Let's run a simple test to make sure your data science environment is set up correctly.

In [None]:
# Test importing key libraries
try:
    import numpy as np
    import pandas as pd
    import matplotlib.pyplot as plt
    import seaborn as sns
    from sklearn import datasets
    
    print("NumPy version:", np.__version__)
    print("Pandas version:", pd.__version__)
    print("Matplotlib version:", plt.matplotlib.__version__)
    print("Seaborn version:", sns.__version__)
    print("Scikit-learn version:", datasets.__version__)
    print("\nAll libraries imported successfully!")
except ImportError as e:
    print(f"Error importing libraries: {e}")

In [None]:
# Simple data science operation test
# Load a dataset
iris = datasets.load_iris()
df = pd.DataFrame(iris.data, columns=iris.feature_names)
df['target'] = iris.target

# Create a simple plot
plt.figure(figsize=(10, 6))
sns.scatterplot(x='sepal length (cm)', y='sepal width (cm)', 
                hue='target', data=df, palette='viridis')
plt.title('Iris Dataset: Sepal Width vs Sepal Length')
plt.show()

print("Your data science environment is working correctly!")
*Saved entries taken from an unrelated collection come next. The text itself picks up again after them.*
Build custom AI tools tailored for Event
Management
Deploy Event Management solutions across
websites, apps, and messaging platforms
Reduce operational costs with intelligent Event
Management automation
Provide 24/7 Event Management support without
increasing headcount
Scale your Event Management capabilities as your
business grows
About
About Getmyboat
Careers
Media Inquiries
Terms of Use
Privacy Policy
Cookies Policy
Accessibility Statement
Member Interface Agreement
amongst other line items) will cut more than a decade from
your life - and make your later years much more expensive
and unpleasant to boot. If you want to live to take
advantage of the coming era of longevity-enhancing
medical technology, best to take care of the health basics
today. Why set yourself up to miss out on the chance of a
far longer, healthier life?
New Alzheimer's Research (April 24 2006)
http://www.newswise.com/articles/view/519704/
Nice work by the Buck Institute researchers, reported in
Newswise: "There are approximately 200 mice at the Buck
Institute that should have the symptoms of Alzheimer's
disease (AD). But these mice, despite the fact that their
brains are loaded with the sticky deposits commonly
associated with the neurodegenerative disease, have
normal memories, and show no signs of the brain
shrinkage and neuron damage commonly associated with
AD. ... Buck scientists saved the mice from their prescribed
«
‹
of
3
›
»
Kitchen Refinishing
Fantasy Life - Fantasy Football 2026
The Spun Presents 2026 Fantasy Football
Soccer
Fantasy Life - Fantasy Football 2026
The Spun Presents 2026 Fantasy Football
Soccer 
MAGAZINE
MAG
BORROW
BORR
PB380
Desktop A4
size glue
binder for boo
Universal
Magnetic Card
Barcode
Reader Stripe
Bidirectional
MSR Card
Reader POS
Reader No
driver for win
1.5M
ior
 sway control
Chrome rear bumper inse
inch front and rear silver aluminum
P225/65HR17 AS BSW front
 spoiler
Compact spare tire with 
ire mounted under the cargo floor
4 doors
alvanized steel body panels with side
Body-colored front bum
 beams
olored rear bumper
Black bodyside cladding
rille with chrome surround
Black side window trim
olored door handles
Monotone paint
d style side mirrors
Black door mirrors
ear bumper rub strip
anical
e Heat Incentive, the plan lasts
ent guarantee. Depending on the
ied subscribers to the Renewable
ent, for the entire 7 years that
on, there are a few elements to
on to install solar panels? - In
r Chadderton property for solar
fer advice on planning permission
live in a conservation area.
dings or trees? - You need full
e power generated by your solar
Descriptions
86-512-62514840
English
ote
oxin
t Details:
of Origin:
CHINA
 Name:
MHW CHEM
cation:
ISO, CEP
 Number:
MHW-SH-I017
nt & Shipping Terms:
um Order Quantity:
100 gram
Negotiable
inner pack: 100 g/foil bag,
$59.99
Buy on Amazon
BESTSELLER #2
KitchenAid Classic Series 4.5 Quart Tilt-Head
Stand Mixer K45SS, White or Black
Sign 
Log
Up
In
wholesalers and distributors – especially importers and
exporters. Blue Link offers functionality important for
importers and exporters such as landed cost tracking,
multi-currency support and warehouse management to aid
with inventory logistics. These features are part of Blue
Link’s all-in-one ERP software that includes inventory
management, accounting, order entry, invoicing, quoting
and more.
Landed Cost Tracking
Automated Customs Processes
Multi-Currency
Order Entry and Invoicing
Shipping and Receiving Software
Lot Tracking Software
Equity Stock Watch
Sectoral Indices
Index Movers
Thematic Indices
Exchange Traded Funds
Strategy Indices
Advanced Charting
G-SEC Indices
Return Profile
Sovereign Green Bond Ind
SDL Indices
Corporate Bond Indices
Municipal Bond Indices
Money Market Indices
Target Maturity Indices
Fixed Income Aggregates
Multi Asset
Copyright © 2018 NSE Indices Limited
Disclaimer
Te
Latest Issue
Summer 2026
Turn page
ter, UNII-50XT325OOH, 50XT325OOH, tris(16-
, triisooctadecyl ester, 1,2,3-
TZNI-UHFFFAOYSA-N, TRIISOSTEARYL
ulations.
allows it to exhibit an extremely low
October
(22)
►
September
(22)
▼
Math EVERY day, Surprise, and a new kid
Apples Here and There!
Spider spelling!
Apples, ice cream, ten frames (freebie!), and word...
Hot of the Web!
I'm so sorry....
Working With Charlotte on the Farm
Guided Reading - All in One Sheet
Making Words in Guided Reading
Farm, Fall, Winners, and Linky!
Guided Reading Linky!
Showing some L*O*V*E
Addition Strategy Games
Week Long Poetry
## 13. Environment Sharing and Reproducibility

For collaboration, you'll want to share your environment configuration.

In [None]:
# Create a conda environment file
# !conda env export > environment.yml

# Another person can recreate your environment with:
# !conda env create -f environment.yml

## 14. Next Steps and Best Practices

1. **Keep environments minimal**: Only install what you need
2. **Document dependencies**: Always maintain requirements.txt or environment.yml
3. **Virtual environments**: Create separate environments for different projects
4. **Version control**: Track code changes with git
5. **Data versioning**: Consider tools like DVC (Data Version Control)
6. **Regular updates**: Update packages periodically but be careful of breaking changes
7. **Containerization**: Consider Docker for full environment reproducibility

## 15. Conclusion

You've now set up a complete data science environment with:

- Python installation
- Package and environment management
- Essential data science libraries
- Development tools and IDEs
- Version control
- Project organization structure
- Database connections
- Reproducibility tools

This foundation will allow you to efficiently work on data science projects while following best practices for code organization, reproducibility, and collaboration.